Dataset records
__________
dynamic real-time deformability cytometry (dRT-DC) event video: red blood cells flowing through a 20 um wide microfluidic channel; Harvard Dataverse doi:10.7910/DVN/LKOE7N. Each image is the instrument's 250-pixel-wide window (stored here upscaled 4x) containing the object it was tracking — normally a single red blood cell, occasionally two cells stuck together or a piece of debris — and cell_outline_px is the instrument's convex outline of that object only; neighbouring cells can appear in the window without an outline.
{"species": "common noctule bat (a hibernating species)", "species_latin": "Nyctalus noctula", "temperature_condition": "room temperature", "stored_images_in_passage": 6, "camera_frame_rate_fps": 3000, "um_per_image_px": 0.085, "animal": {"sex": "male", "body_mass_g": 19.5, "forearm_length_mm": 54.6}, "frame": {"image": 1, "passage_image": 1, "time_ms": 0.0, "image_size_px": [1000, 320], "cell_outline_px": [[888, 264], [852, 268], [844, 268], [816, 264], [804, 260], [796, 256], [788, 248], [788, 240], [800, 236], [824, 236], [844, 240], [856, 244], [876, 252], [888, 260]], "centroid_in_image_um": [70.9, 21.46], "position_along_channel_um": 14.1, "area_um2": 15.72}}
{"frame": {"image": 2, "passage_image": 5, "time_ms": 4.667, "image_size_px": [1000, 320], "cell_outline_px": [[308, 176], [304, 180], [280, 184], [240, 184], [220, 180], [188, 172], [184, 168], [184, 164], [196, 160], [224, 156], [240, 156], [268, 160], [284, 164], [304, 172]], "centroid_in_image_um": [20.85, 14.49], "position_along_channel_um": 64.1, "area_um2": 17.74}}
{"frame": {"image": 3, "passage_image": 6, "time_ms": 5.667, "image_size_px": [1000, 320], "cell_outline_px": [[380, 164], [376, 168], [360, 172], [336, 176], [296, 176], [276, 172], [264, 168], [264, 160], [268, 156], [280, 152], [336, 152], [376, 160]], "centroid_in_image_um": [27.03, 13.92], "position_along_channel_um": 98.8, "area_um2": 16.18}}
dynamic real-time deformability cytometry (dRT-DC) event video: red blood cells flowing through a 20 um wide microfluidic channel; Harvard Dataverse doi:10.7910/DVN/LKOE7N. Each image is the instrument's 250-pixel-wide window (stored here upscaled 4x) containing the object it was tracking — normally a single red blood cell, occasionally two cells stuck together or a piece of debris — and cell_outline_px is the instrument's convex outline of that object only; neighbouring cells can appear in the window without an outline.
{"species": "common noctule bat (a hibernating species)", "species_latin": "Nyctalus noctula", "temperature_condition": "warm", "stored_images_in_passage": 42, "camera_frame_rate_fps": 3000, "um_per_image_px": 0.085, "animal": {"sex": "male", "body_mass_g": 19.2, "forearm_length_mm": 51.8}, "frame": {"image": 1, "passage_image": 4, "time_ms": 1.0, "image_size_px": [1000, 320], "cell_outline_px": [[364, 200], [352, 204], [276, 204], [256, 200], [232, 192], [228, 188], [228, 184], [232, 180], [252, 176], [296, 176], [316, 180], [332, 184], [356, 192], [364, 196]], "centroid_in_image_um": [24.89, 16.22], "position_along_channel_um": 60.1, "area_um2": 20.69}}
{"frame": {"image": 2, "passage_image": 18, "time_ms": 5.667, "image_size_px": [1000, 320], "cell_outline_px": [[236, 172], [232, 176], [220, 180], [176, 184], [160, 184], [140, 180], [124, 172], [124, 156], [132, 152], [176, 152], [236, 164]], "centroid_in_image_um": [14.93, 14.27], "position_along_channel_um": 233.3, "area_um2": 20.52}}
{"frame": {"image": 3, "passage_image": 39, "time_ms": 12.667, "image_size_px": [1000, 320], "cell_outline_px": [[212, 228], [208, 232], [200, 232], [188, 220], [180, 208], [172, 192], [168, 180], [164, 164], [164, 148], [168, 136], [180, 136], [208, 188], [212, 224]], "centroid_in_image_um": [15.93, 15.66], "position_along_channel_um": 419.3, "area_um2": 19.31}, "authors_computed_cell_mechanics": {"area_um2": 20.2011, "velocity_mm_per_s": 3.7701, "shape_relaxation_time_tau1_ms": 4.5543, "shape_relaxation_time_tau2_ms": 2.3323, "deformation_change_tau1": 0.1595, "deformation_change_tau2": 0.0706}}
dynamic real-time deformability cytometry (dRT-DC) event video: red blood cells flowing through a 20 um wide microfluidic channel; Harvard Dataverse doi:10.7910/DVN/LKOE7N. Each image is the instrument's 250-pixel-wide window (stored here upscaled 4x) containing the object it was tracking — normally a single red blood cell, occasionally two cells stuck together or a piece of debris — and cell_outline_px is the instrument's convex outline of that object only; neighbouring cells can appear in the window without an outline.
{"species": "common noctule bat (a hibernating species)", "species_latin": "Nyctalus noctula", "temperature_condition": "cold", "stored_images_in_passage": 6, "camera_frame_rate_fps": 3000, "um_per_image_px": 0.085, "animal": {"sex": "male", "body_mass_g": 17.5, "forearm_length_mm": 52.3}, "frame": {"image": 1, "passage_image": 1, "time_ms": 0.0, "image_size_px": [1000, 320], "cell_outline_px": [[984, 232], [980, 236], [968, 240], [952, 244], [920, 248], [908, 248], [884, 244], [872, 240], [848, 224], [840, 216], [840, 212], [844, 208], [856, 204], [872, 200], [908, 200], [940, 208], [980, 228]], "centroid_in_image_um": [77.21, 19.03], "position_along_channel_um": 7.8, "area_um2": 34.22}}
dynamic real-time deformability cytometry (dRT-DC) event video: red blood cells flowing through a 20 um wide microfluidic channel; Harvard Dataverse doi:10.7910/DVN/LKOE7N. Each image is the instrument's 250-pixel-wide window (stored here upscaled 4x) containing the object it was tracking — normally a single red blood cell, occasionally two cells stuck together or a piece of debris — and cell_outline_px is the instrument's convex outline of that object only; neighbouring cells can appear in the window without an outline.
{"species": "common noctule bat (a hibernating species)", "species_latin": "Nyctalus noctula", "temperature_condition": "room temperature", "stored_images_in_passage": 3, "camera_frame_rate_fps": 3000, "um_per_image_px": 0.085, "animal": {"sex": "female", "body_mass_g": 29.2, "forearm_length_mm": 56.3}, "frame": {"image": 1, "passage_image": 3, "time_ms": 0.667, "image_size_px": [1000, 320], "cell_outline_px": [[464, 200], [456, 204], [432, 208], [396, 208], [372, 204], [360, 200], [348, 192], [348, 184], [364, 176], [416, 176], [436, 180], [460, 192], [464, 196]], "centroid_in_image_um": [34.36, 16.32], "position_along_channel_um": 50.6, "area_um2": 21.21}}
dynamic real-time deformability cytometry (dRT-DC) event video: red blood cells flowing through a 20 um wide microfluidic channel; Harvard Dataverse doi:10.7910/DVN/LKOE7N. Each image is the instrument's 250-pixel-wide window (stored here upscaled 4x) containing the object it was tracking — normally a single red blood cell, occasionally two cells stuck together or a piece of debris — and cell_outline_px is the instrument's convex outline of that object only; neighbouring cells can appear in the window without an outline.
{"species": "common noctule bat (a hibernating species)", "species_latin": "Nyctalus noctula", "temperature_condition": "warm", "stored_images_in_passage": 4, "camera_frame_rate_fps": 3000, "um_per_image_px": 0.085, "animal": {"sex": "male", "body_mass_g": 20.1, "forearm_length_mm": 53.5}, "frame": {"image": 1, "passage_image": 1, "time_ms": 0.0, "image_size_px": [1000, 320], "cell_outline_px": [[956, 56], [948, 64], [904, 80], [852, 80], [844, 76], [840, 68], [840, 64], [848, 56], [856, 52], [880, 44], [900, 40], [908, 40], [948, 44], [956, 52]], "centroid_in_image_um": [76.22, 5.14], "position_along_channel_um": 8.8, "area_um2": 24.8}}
__________
Exercise task
Take the records above and return them exactly as written.

Task result
dynamic real-time deformability cytometry (dRT-DC) event video: red blood cells flowing through a 20 um wide microfluidic channel; Harvard Dataverse doi:10.7910/DVN/LKOE7N. Each image is the instrument's 250-pixel-wide window (stored here upscaled 4x) containing the object it was tracking — normally a single red blood cell, occasionally two cells stuck together or a piece of debris — and cell_outline_px is the instrument's convex outline of that object only; neighbouring cells can appear in the window without an outline.
{"species": "common noctule bat (a hibernating species)", "species_latin": "Nyctalus noctula", "temperature_condition": "room temperature", "stored_images_in_passage": 6, "camera_frame_rate_fps": 3000, "um_per_image_px": 0.085, "animal": {"sex": "male", "body_mass_g": 19.5, "forearm_length_mm": 54.6}, "frame": {"image": 1, "passage_image": 1, "time_ms": 0.0, "image_size_px": [1000, 320], "cell_outline_px": [[888, 264], [852, 268], [844, 268], [816, 264], [804, 260], [796, 256], [788, 248], [788, 240], [800, 236], [824, 236], [844, 240], [856, 244], [876, 252], [888, 260]], "centroid_in_image_um": [70.9, 21.46], "position_along_channel_um": 14.1, "area_um2": 15.72}}
{"frame": {"image": 2, "passage_image": 5, "time_ms": 4.667, "image_size_px": [1000, 320], "cell_outline_px": [[308, 176], [304, 180], [280, 184], [240, 184], [220, 180], [188, 172], [184, 168], [184, 164], [196, 160], [224, 156], [240, 156], [268, 160], [284, 164], [304, 172]], "centroid_in_image_um": [20.85, 14.49], "position_along_channel_um": 64.1, "area_um2": 17.74}}
{"frame": {"image": 3, "passage_image": 6, "time_ms": 5.667, "image_size_px": [1000, 320], "cell_outline_px": [[380, 164], [376, 168], [360, 172], [336, 176], [296, 176], [276, 172], [264, 168], [264, 160], [268, 156], [280, 152], [336, 152], [376, 160]], "centroid_in_image_um": [27.03, 13.92], "position_along_channel_um": 98.8, "area_um2": 16.18}}
dynamic real-time deformability cytometry (dRT-DC) event video: red blood cells flowing through a 20 um wide microfluidic channel; Harvard Dataverse doi:10.7910/DVN/LKOE7N. Each image is the instrument's 250-pixel-wide window (stored here upscaled 4x) containing the object it was tracking — normally a single red blood cell, occasionally two cells stuck together or a piece of debris — and cell_outline_px is the instrument's convex outline of that object only; neighbouring cells can appear in the window without an outline.
{"species": "common noctule bat (a hibernating species)", "species_latin": "Nyctalus noctula", "temperature_condition": "warm", "stored_images_in_passage": 42, "camera_frame_rate_fps": 3000, "um_per_image_px": 0.085, "animal": {"sex": "male", "body_mass_g": 19.2, "forearm_length_mm": 51.8}, "frame": {"image": 1, "passage_image": 4, "time_ms": 1.0, "image_size_px": [1000, 320], "cell_outline_px": [[364, 200], [352, 204], [276, 204], [256, 200], [232, 192], [228, 188], [228, 184], [232, 180], [252, 176], [296, 176], [316, 180], [332, 184], [356, 192], [364, 196]], "centroid_in_image_um": [24.89, 16.22], "position_along_channel_um": 60.1, "area_um2": 20.69}}
{"frame": {"image": 2, "passage_image": 18, "time_ms": 5.667, "image_size_px": [1000, 320], "cell_outline_px": [[236, 172], [232, 176], [220, 180], [176, 184], [160, 184], [140, 180], [124, 172], [124, 156], [132, 152], [176, 152], [236, 164]], "centroid_in_image_um": [14.93, 14.27], "position_along_channel_um": 233.3, "area_um2": 20.52}}
{"frame": {"image": 3, "passage_image": 39, "time_ms": 12.667, "image_size_px": [1000, 320], "cell_outline_px": [[212, 228], [208, 232], [200, 232], [188, 220], [180, 208], [172, 192], [168, 180], [164, 164], [164, 148], [168, 136], [180, 136], [208, 188], [212, 224]], "centroid_in_image_um": [15.93, 15.66], "position_along_channel_um": 419.3, "area_um2": 19.31}, "authors_computed_cell_mechanics": {"area_um2": 20.2011, "velocity_mm_per_s": 3.7701, "shape_relaxation_time_tau1_ms": 4.5543, "shape_relaxation_time_tau2_ms": 2.3323, "deformation_change_tau1": 0.1595, "deformation_change_tau2": 0.0706}}
dynamic real-time deformability cytometry (dRT-DC) event video: red blood cells flowing through a 20 um wide microfluidic channel; Harvard Dataverse doi:10.7910/DVN/LKOE7N. Each image is the instrument's 250-pixel-wide window (stored here upscaled 4x) containing the object it was tracking — normally a single red blood cell, occasionally two cells stuck together or a piece of debris — and cell_outline_px is the instrument's convex outline of that object only; neighbouring cells can appear in the window without an outline.
{"species": "common noctule bat (a hibernating species)", "species_latin": "Nyctalus noctula", "temperature_condition": "cold", "stored_images_in_passage": 6, "camera_frame_rate_fps": 3000, "um_per_image_px": 0.085, "animal": {"sex": "male", "body_mass_g": 17.5, "forearm_length_mm": 52.3}, "frame": {"image": 1, "passage_image": 1, "time_ms": 0.0, "image_size_px": [1000, 320], "cell_outline_px": [[984, 232], [980, 236], [968, 240], [952, 244], [920, 248], [908, 248], [884, 244], [872, 240], [848, 224], [840, 216], [840, 212], [844, 208], [856, 204], [872, 200], [908, 200], [940, 208], [980, 228]], "centroid_in_image_um": [77.21, 19.03], "position_along_channel_um": 7.8, "area_um2": 34.22}}
dynamic real-time deformability cytometry (dRT-DC) event video: red blood cells flowing through a 20 um wide microfluidic channel; Harvard Dataverse doi:10.7910/DVN/LKOE7N. Each image is the instrument's 250-pixel-wide window (stored here upscaled 4x) containing the object it was tracking — normally a single red blood cell, occasionally two cells stuck together or a piece of debris — and cell_outline_px is the instrument's convex outline of that object only; neighbouring cells can appear in the window without an outline.
{"species": "common noctule bat (a hibernating species)", "species_latin": "Nyctalus noctula", "temperature_condition": "room temperature", "stored_images_in_passage": 3, "camera_frame_rate_fps": 3000, "um_per_image_px": 0.085, "animal": {"sex": "female", "body_mass_g": 29.2, "forearm_length_mm": 56.3}, "frame": {"image": 1, "passage_image": 3, "time_ms": 0.667, "image_size_px": [1000, 320], "cell_outline_px": [[464, 200], [456, 204], [432, 208], [396, 208], [372, 204], [360, 200], [348, 192], [348, 184], [364, 176], [416, 176], [436, 180], [460, 192], [464, 196]], "centroid_in_image_um": [34.36, 16.32], "position_along_channel_um": 50.6, "area_um2": 21.21}}
dynamic real-time deformability cytometry (dRT-DC) event video: red blood cells flowing through a 20 um wide microfluidic channel; Harvard Dataverse doi:10.7910/DVN/LKOE7N. Each image is the instrument's 250-pixel-wide window (stored here upscaled 4x) containing the object it was tracking — normally a single red blood cell, occasionally two cells stuck together or a piece of debris — and cell_outline_px is the instrument's convex outline of that object only; neighbouring cells can appear in the window without an outline.
{"species": "common noctule bat (a hibernating species)", "species_latin": "Nyctalus noctula", "temperature_condition": "warm", "stored_images_in_passage": 4, "camera_frame_rate_fps": 3000, "um_per_image_px": 0.085, "animal": {"sex": "male", "body_mass_g": 20.1, "forearm_length_mm": 53.5}, "frame": {"image": 1, "passage_image": 1, "time_ms": 0.0, "image_size_px": [1000, 320], "cell_outline_px": [[956, 56], [948, 64], [904, 80], [852, 80], [844, 76], [840, 68], [840, 64], [848, 56], [856, 52], [880, 44], [900, 40], [908, 40], [948, 44], [956, 52]], "centroid_in_image_um": [76.22, 5.14], "position_along_channel_um": 8.8, "area_um2": 24.8}}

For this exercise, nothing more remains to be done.